Records shown: Begin

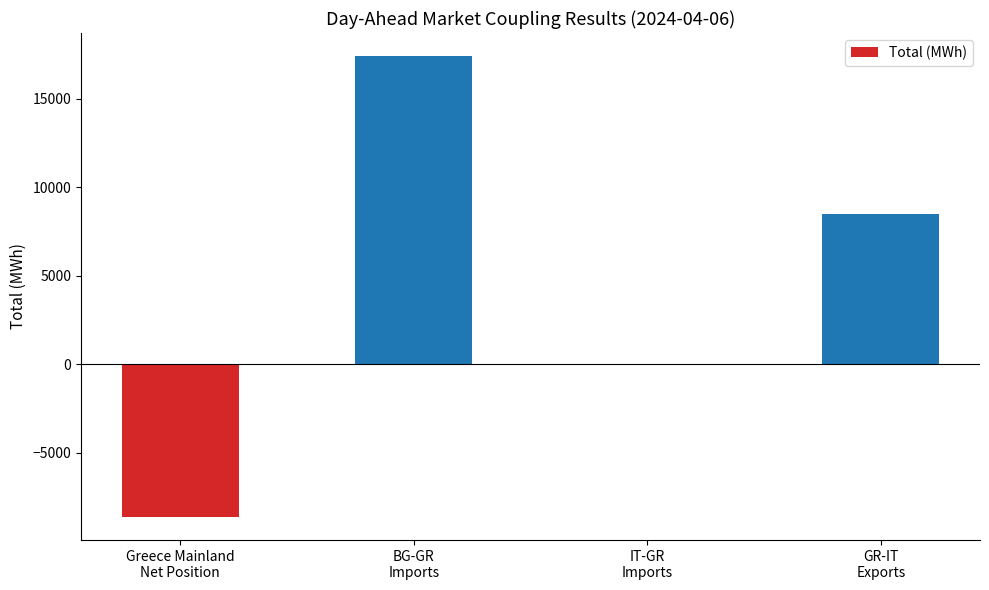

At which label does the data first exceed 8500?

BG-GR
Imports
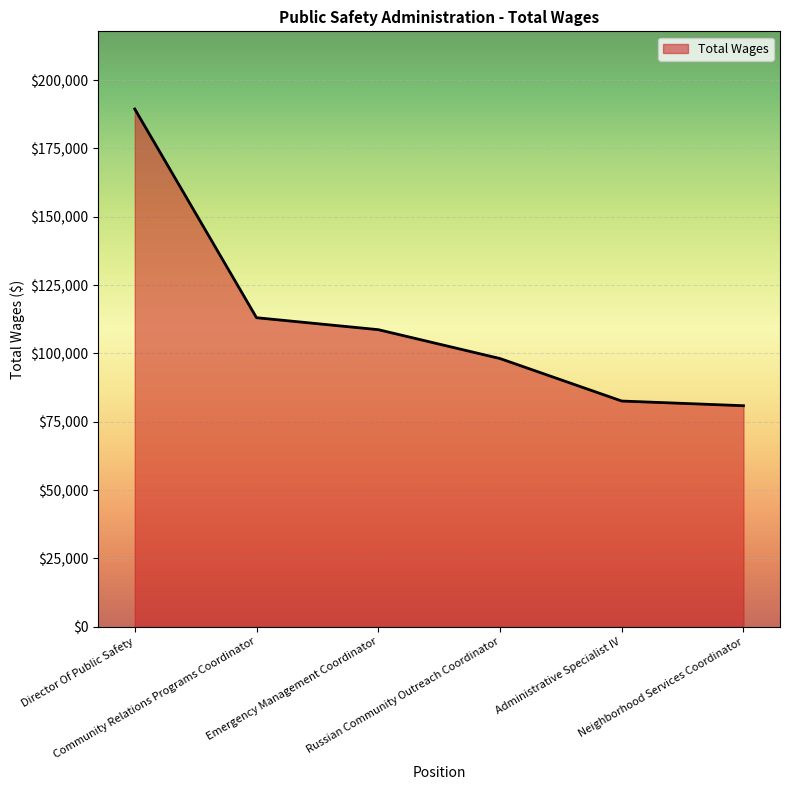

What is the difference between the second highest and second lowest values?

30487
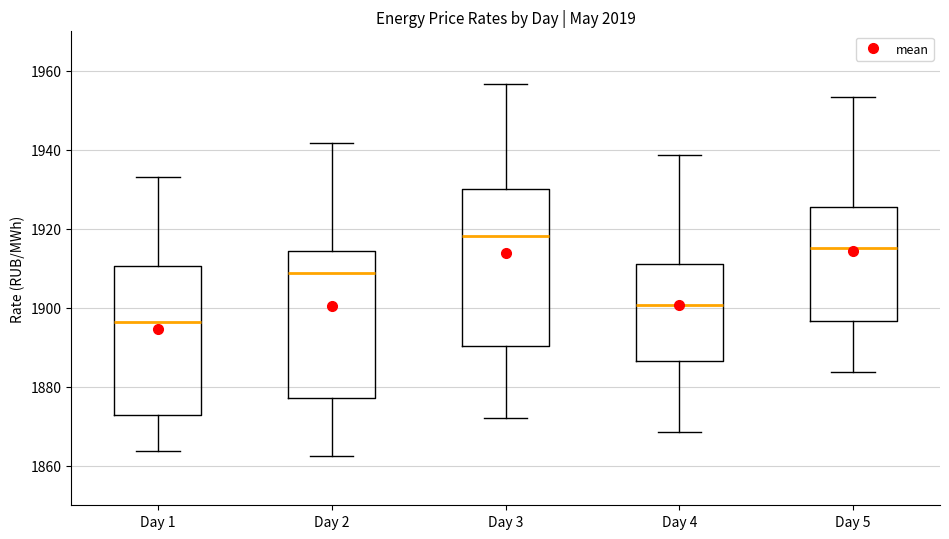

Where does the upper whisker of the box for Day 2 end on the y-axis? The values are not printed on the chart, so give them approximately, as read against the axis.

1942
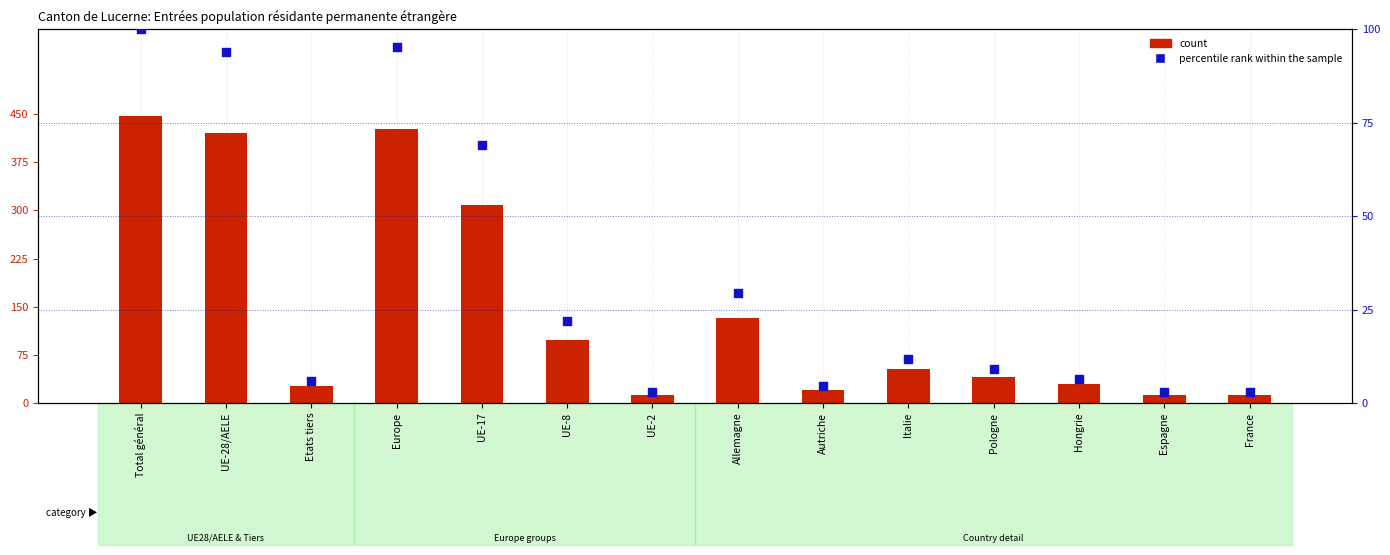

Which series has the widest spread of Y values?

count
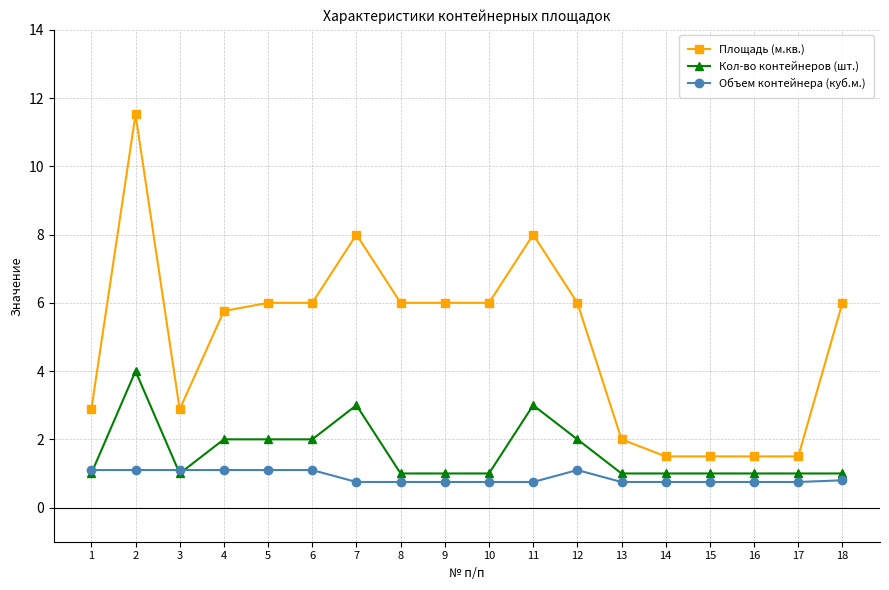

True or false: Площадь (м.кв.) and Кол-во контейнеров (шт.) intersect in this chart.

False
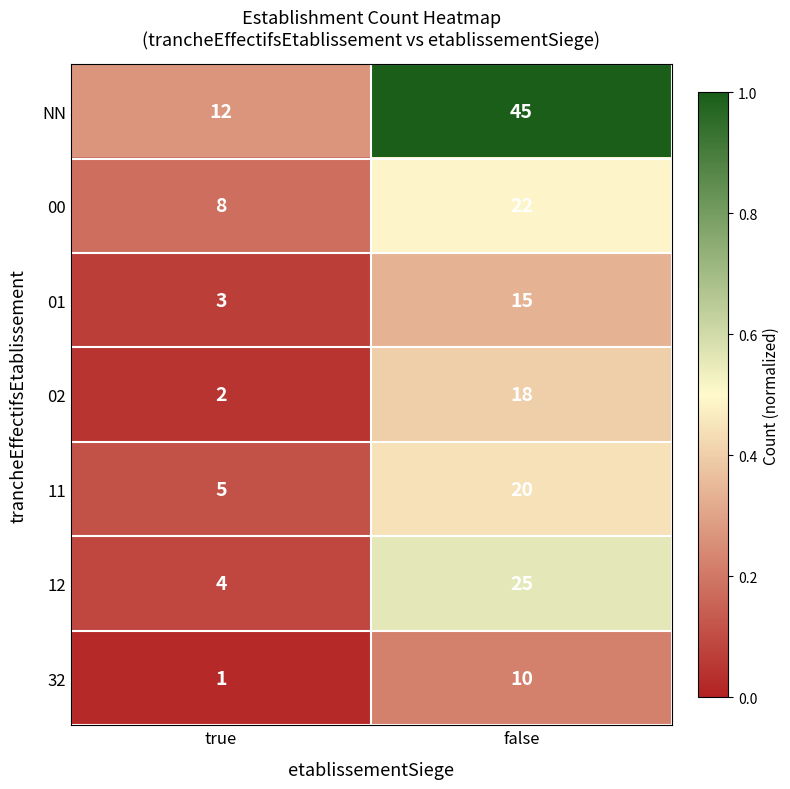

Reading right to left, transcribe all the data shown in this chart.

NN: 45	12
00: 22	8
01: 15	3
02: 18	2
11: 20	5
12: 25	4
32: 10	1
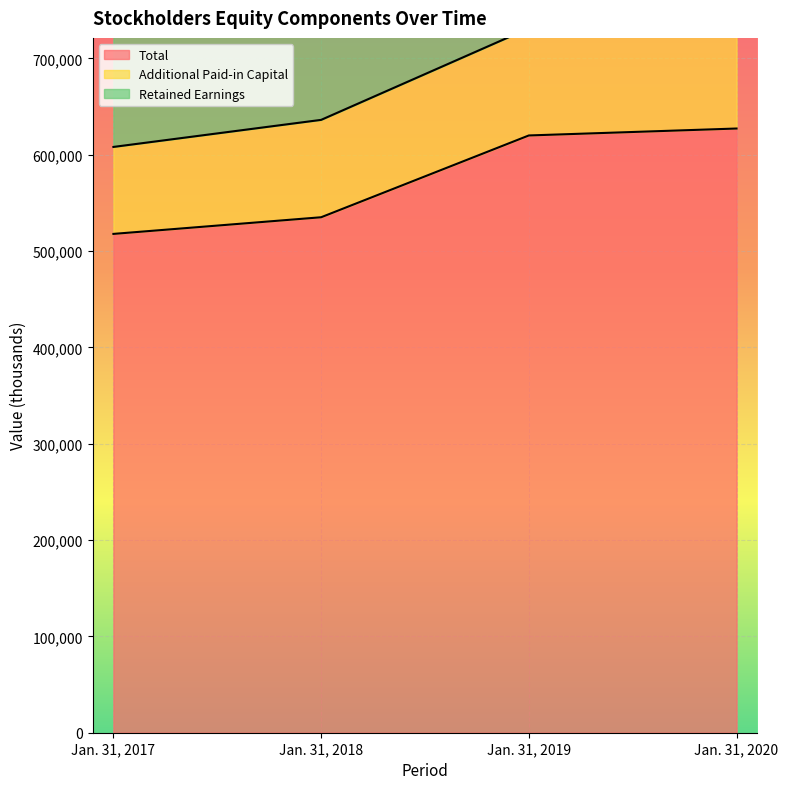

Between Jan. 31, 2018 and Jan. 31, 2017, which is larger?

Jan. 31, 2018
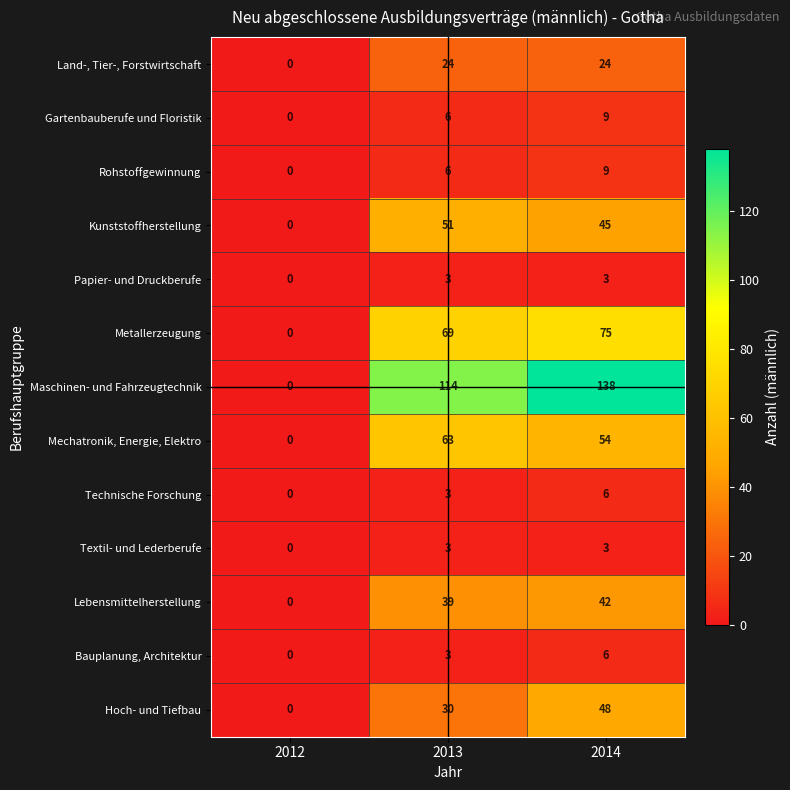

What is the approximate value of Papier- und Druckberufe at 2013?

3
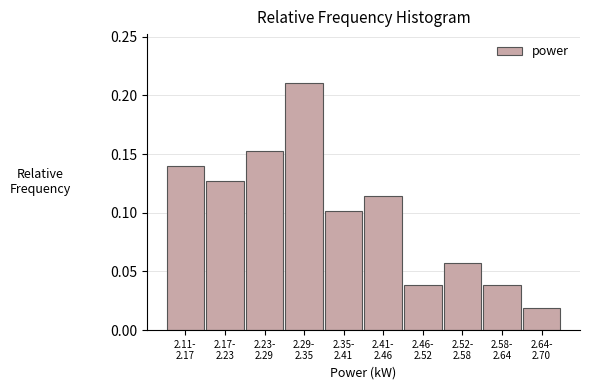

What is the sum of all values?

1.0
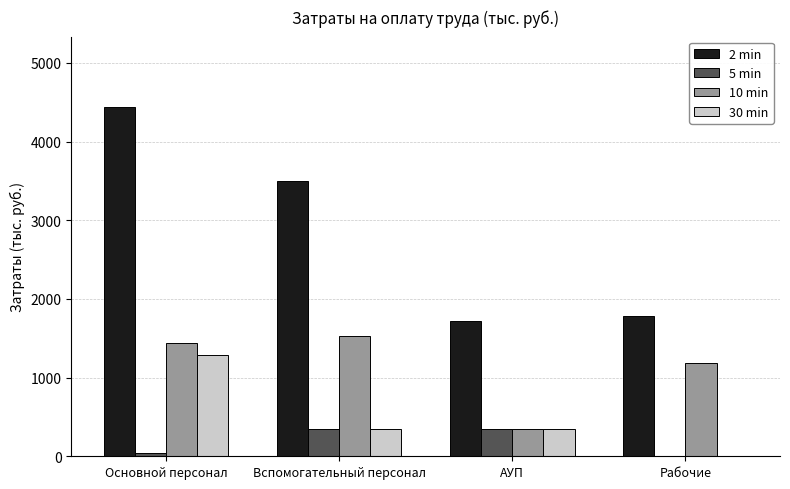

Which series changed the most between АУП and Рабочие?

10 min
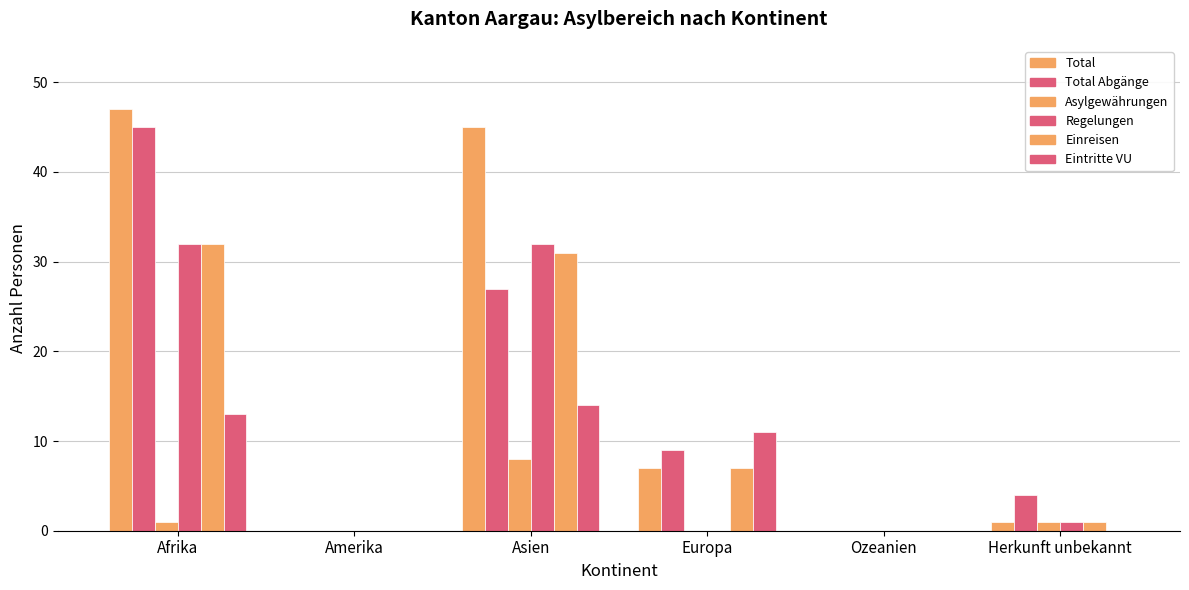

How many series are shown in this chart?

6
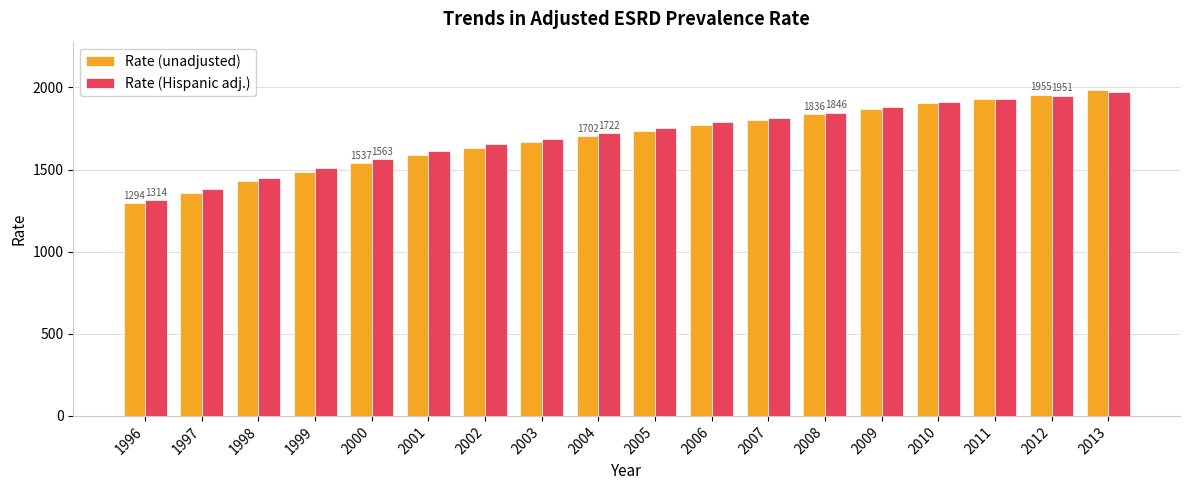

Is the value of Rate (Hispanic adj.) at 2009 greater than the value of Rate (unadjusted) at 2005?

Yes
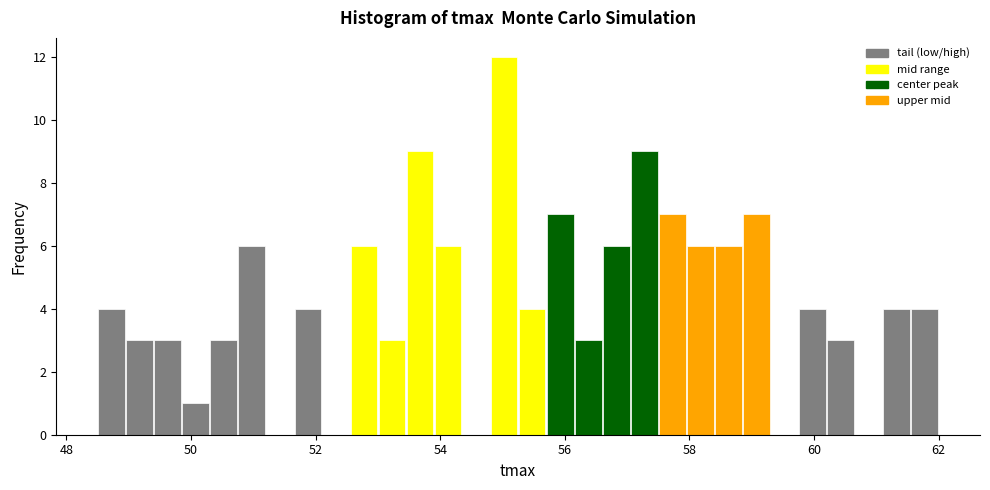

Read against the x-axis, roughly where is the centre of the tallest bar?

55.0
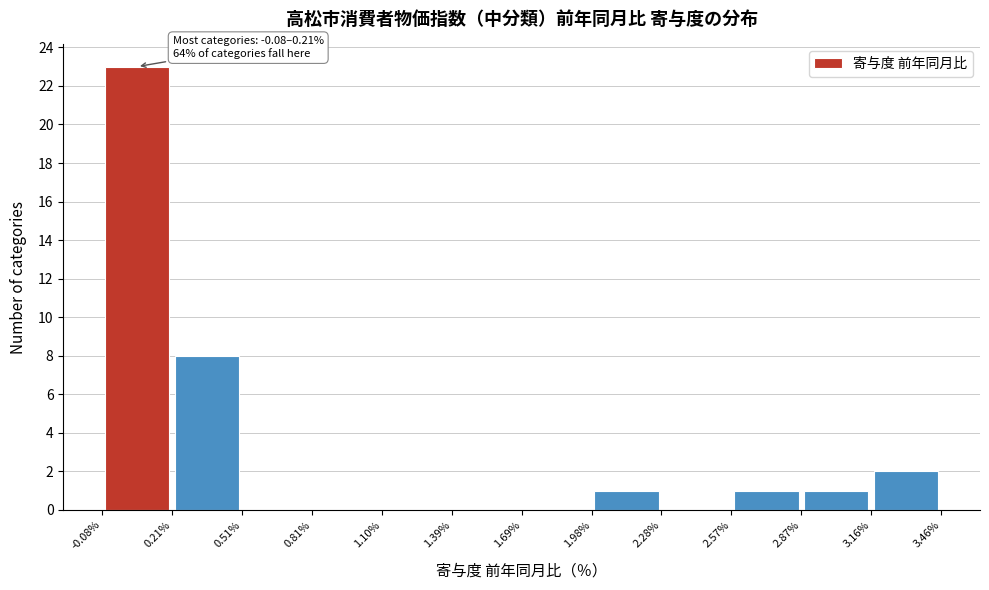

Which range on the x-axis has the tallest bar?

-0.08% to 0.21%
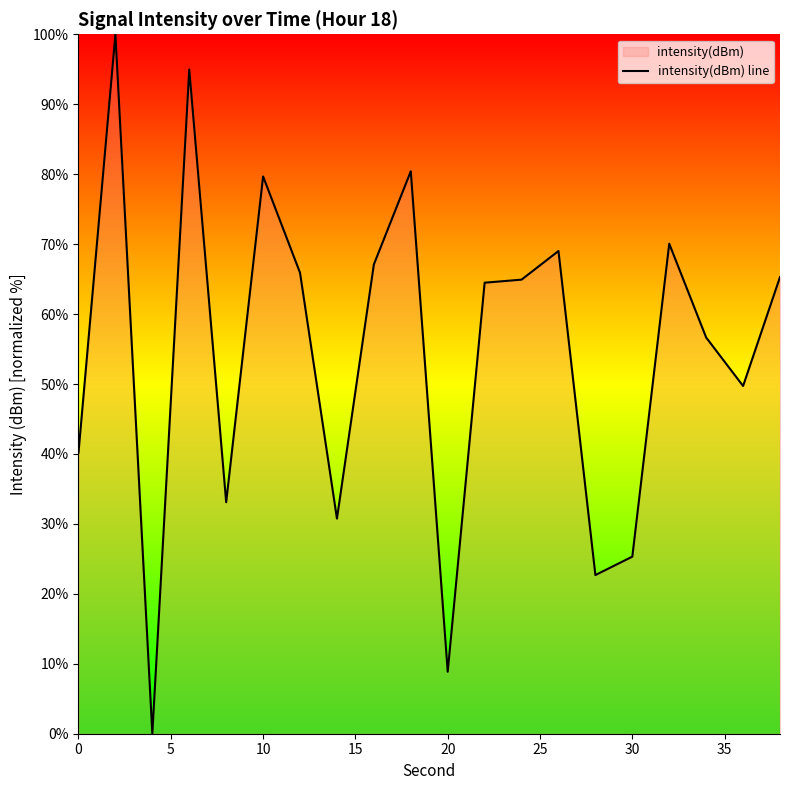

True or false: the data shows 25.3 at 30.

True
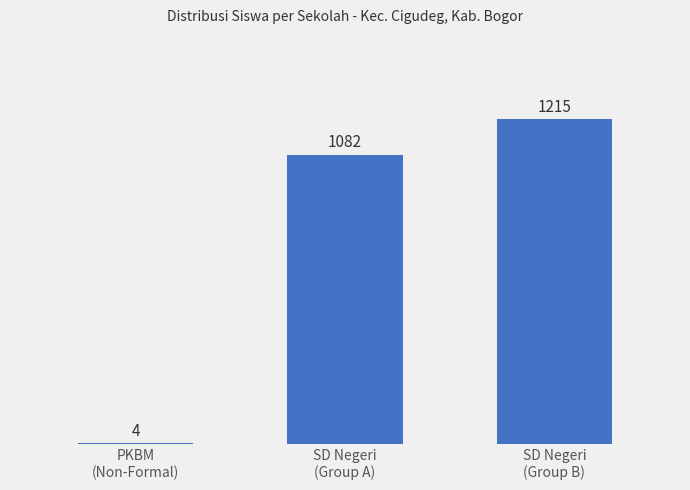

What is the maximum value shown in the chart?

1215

Records shown: End

Instructions for the task →
Collect every line from the items above that contains the string "data". Case counts.

Task output →
At which label does the data first exceed 8500?
Reading right to left, transcribe all the data shown in this chart.
True or false: the data shows 25.3 at 30.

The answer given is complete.